Fra le pittrici italiane vissute tra Cinque e Seicento, accanto a Sofonisba Anguissola e Artemisia Gentileschi, si fa notare Fede Galizia. La globalità della sua opera è ora analizzata nella prima rassegna monografica a lei dedicata: Fede Galizia mirabile pittoressa, aperta a Trento al Castello del Buonconsiglio fino al 24 ottobre 2021.
Gli studi novecenteschi l’hanno classificata come autrice di nature morte. Genere esaltato in assoluto da Caravaggio, maestro straordinario. Come testimonia la sua Canestra di frutta del 1596, custodita presso la Biblioteca Ambrosiana Milano, con il soggetto che acquista assoluta autonomia.
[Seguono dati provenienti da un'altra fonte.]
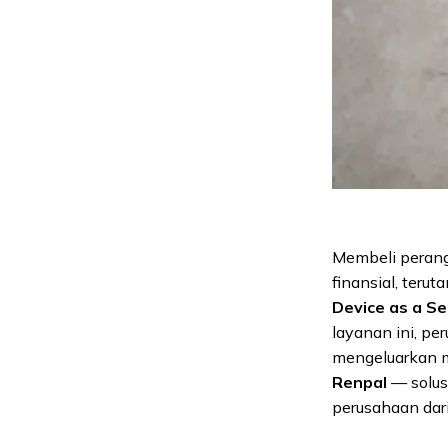
Membeli perangk
finansial, teru
Device as a Se
layanan ini, p
mengeluarkan mo
Renpal
— solus
perusahaan dari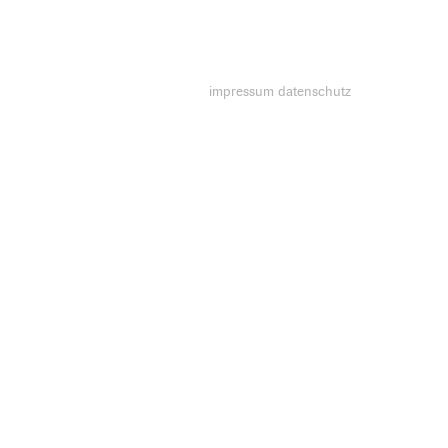
impressum
datenschutz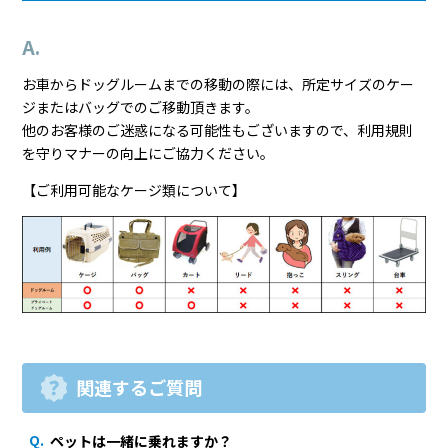
お車からドッグルームまでの移動の際には、所定サイズのケー
ジまたはバッグでのご移動頂きます。
他のお客様のご迷惑になる可能性もございますので、利用規則
を守りマナーの向上にご協力ください。
【ご利用可能なケージ類について】
関連するご質問
ペットは一緒に乗れますか？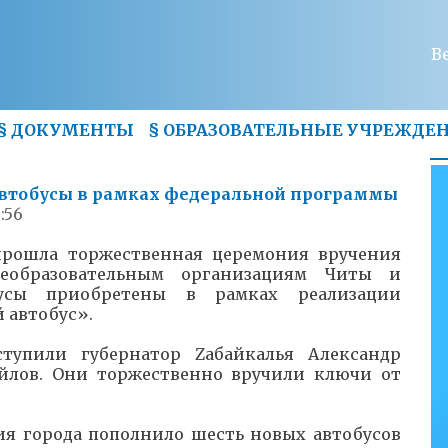
В
§
ДОКУМЕНТЫ
§
ОБРАЗОВАТЕЛЬНЫЕ УЧРЕЖДЕ
автобусы в рамках федеральной программы
9:56
прошла торжественная церемония вручения
еобразовательным организациям Читы и
бусы приобретены в рамках реализации
 автобус».
тупили губернатор Zабайкалья Александр
йлов. Они торжественно вручили ключи от
я города пополнило шесть новых автобусов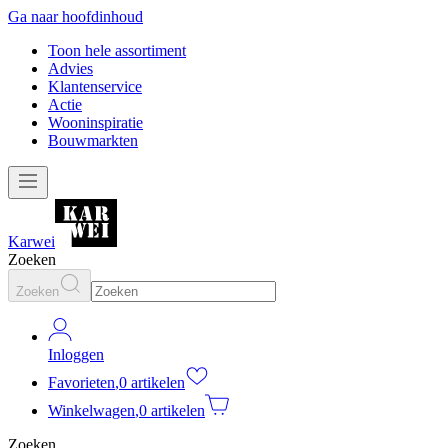
Ga naar hoofdinhoud
Toon hele assortiment
Advies
Klantenservice
Actie
Wooninspiratie
Bouwmarkten
Karwei
Zoeken
Zoeken
Inloggen
Favorieten
,
0 artikelen
Winkelwagen
,
0 artikelen
Zoeken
In base a quello straordinario salto concettuale che fa della natura morta una creazione nuova e non più un inciso che riempie una composizione. E soprattutto che non ha nulla da condividere con le inutili microscopie dei fiamminghi. (Roberto Longhi).
Il confronto
Se confrontiamo la Canestra del Merisi, con Alzata con prugne pere e una rosa del 1602 della Galizia cosa notiamo? Nel primo il cesto di vimini stracolmo di frutta deborda da tutte le parti. Frutta che manifesta diversi stadi di maturazione. Dagli acini succosi in primo piano alla mela bacata dietro. E poi quelle foglie bellissime verderame accartocciate tagliuzzate appassite, chiara metafora esistenziale. La vita appesa ad un ramo sottilissimo. Quindi la luce. Strumento inarrivabile di sintesi compositiva.
Nell’opera della Galizia, che conosciamo mediante una copia, lo sfondo è scuro. L’impatto percettivo è rigorosamente frontale. Nella frutta e nei fiori raffigurati prevale l’impostazione geometrica. Ancora Longhi definisce le sue nature morte “attente, ma come contristate”.
Nell’Alzata, sull’orlo del quadro come stesse per cadere esausta, attira l’attenzione quella rosa. Dipinta un attimo prima dell’inevitabile disfacimento. Con la corolla al massimo del suo dispiegarsi. Assetata di luce fino a sfociare nel bianco. Anche in questo caso l’ossimoro, che fa coesistere la fragilità dell’effimero con l’eterno della pittura.
Conclusione
In Galizia, mi si passi la locuzione, si legge una certa elegante bellezza. In Caravaggio si va oltre. Nella fiscella i frutti rimandano alla simbologia cristologica.
“La figura del cesto nel Cantico dei Cantici è il simbolo della sposa, ossia della Chiesa: lo sporgere in avanti della cesta verso lo spettatore sarebbe dunque un segno di offerta di sé nei confronti dell’umanità”.